- A Polícia Federal revelou que o general Walter Braga Netto enviou uma mensagem ao ex-presidente Jair Bolsonaro, desrespeitando uma ordem do Supremo Tribunal Federal que proibia qualquer contato entre os investigados.
- A comunicação ocorreu em fevereiro de 2024, menos de 24 horas após a imposição das restrições, logo após a operação Tempus Veritatis.
- Braga Netto utilizou um celular pré-pago para informar que estava disponível para “qualquer emergência”.
- A mensagem foi registrada pela Polícia Federal, que destacou a ação como um “total desprezo” pelas decisões da Suprema Corte.
- Tanto Bolsonaro quanto seu filho, o deputado federal Eduardo Bolsonaro, foram indiciados por coação no curso do processo, e as investigações continuam.
Em um novo desdobramento da investigação sobre tentativas de golpe de Estado, a Polícia Federal (PF) revelou que o general Walter Braga Netto enviou uma mensagem ao ex-presidente Jair Bolsonaro, desrespeitando uma ordem do Supremo Tribunal Federal (STF) que proibia qualquer contato entre os investigados. O fato ocorreu em fevereiro de 2024, logo após a operação Tempus Veritatis, que mirou ambos os envolvidos.
No relatório enviado ao STF, a PF destacou que a mensagem foi enviada menos de 24 horas após a imposição das restrições.

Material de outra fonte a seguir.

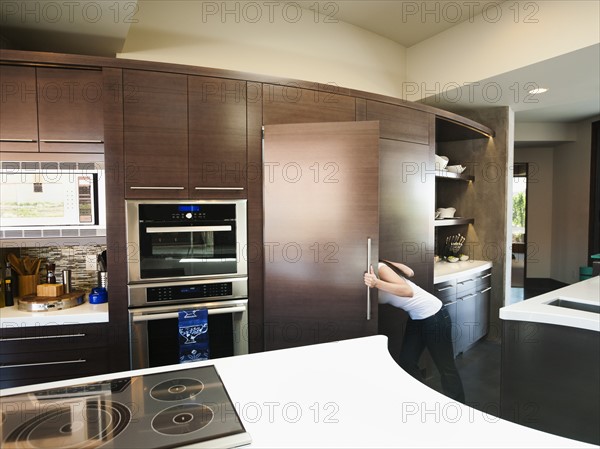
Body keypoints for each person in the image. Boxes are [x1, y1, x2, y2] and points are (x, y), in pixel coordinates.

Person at [364, 259, 465, 403]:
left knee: (446, 368)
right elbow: (409, 272)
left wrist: (377, 283)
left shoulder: (379, 268)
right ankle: (422, 401)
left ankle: (460, 408)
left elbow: (408, 291)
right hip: (417, 318)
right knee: (407, 362)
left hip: (435, 315)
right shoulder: (367, 274)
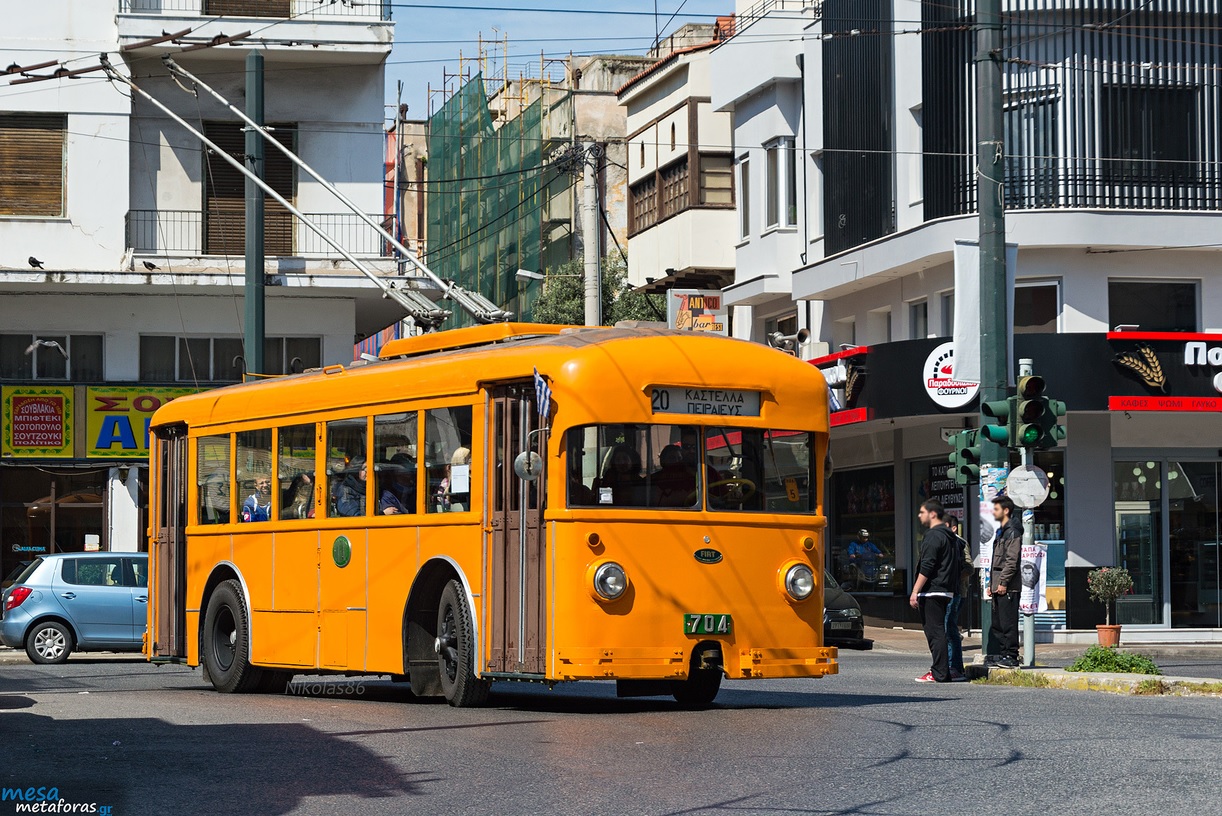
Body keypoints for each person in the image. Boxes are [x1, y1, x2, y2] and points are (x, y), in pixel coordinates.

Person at [910, 500, 962, 683]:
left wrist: (915, 590)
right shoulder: (950, 537)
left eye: (922, 512)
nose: (919, 515)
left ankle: (939, 672)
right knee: (940, 630)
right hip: (947, 589)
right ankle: (944, 671)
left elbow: (927, 565)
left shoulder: (933, 536)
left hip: (932, 590)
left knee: (935, 632)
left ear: (932, 514)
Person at [989, 495, 1023, 668]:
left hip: (1008, 587)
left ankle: (1011, 656)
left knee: (1008, 622)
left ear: (1006, 510)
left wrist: (1003, 582)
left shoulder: (1013, 531)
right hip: (998, 585)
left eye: (996, 509)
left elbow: (1012, 560)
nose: (993, 512)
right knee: (998, 623)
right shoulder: (1001, 531)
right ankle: (1003, 655)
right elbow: (996, 561)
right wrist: (991, 585)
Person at [944, 515, 973, 681]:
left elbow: (969, 567)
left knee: (950, 629)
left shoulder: (960, 542)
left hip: (957, 593)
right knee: (947, 629)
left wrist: (954, 579)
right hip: (945, 593)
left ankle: (955, 666)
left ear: (954, 528)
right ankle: (949, 665)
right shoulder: (943, 542)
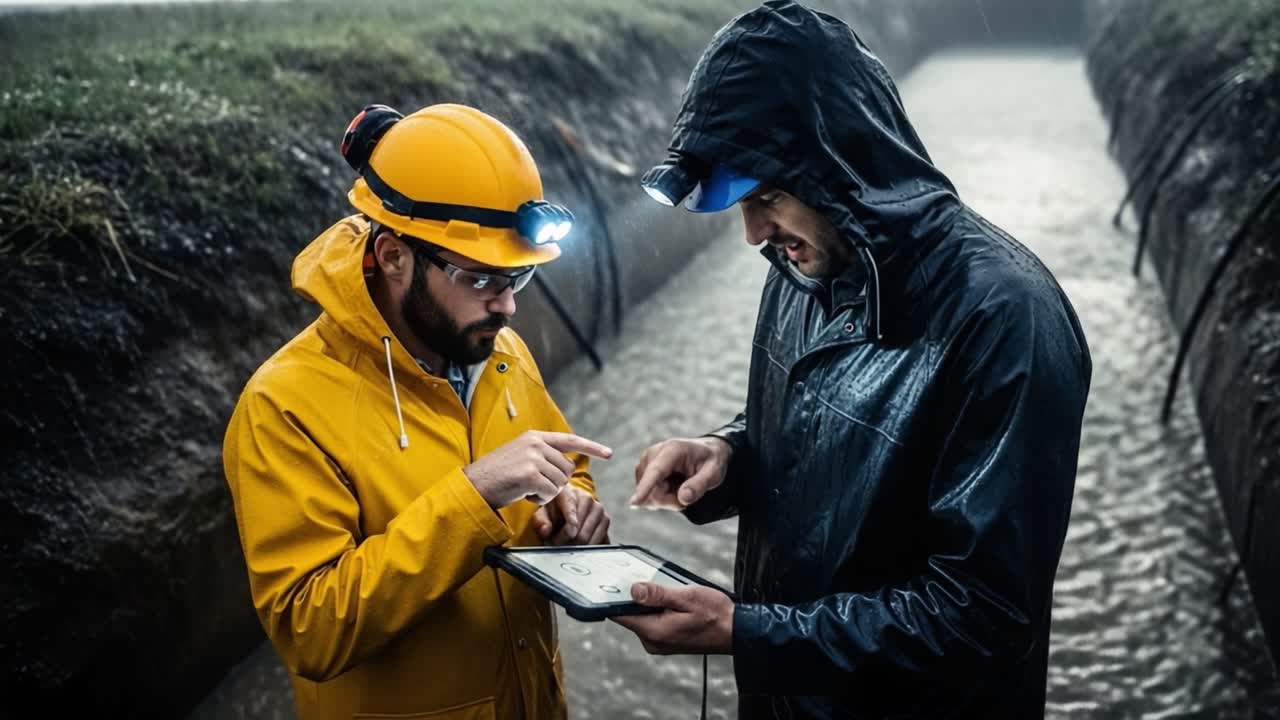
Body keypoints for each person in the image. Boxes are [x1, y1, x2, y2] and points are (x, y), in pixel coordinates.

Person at [615, 1, 1093, 717]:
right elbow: (828, 437)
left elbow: (982, 615)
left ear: (842, 162)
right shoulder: (801, 266)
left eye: (768, 197)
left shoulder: (1005, 319)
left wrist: (746, 632)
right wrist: (730, 454)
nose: (751, 235)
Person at [221, 102, 613, 720]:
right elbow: (310, 630)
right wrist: (474, 494)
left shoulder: (498, 350)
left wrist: (571, 508)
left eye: (518, 280)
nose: (508, 306)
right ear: (395, 255)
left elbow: (556, 464)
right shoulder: (284, 405)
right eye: (483, 278)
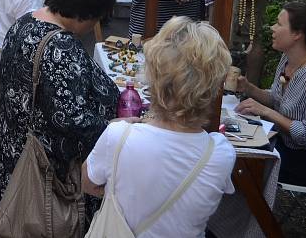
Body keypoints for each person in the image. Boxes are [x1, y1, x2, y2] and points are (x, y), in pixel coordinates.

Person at [83, 16, 237, 237]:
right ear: (215, 84)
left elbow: (88, 182)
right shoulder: (221, 153)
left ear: (153, 76)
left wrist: (117, 191)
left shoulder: (119, 136)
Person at [0, 0, 119, 211]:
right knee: (41, 221)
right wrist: (115, 128)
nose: (94, 26)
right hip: (46, 166)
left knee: (15, 214)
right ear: (83, 15)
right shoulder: (62, 48)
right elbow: (71, 118)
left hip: (17, 146)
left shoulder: (24, 23)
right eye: (95, 19)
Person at [236, 2, 306, 187]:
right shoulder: (287, 59)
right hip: (288, 145)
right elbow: (277, 98)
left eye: (279, 24)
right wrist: (248, 87)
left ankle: (255, 214)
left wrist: (266, 112)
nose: (272, 27)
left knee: (244, 166)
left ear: (297, 34)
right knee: (240, 148)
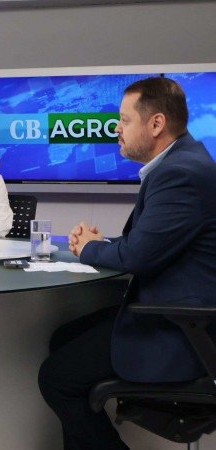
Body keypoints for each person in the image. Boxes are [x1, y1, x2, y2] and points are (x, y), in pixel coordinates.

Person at [38, 77, 216, 449]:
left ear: (156, 124)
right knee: (63, 339)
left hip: (180, 329)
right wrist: (99, 244)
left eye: (124, 119)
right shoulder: (184, 161)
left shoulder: (179, 173)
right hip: (174, 313)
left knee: (56, 377)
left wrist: (88, 249)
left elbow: (138, 256)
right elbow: (153, 243)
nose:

Braga Netto utilizou um celular pré-pago para se comunicar com Bolsonaro, informando que estava disponível para “qualquer emergência”. A PF classificou essa ação como uma demonstração de “total desprezo” pelas decisões da Suprema Corte, o que agrava a situação dos investigados.
Detalhes da Comunicação
A mensagem, que foi registrada pela PF, indicava que o general não tinha acesso a aplicativos como WhatsApp ou FaceTime. A PF também descobriu que o novo número de celular de Braga Netto estava vinculado a uma chave Pix registrada em março de 2024, após a apreensão de seu celular durante a operação. Essa mudança de número levanta suspeitas sobre tentativas de ocultação de comunicações.
Além disso, o relatório menciona que tanto Bolsonaro quanto seu filho, o deputado federal Eduardo Bolsonaro, foram indiciados por coação no curso do processo. As investigações continuam, com a Procuradoria-Geral da República prestes a se manifestar sobre as conclusões da apuração, que segue sendo acompanhada de perto pela opinião pública e pela Justiça.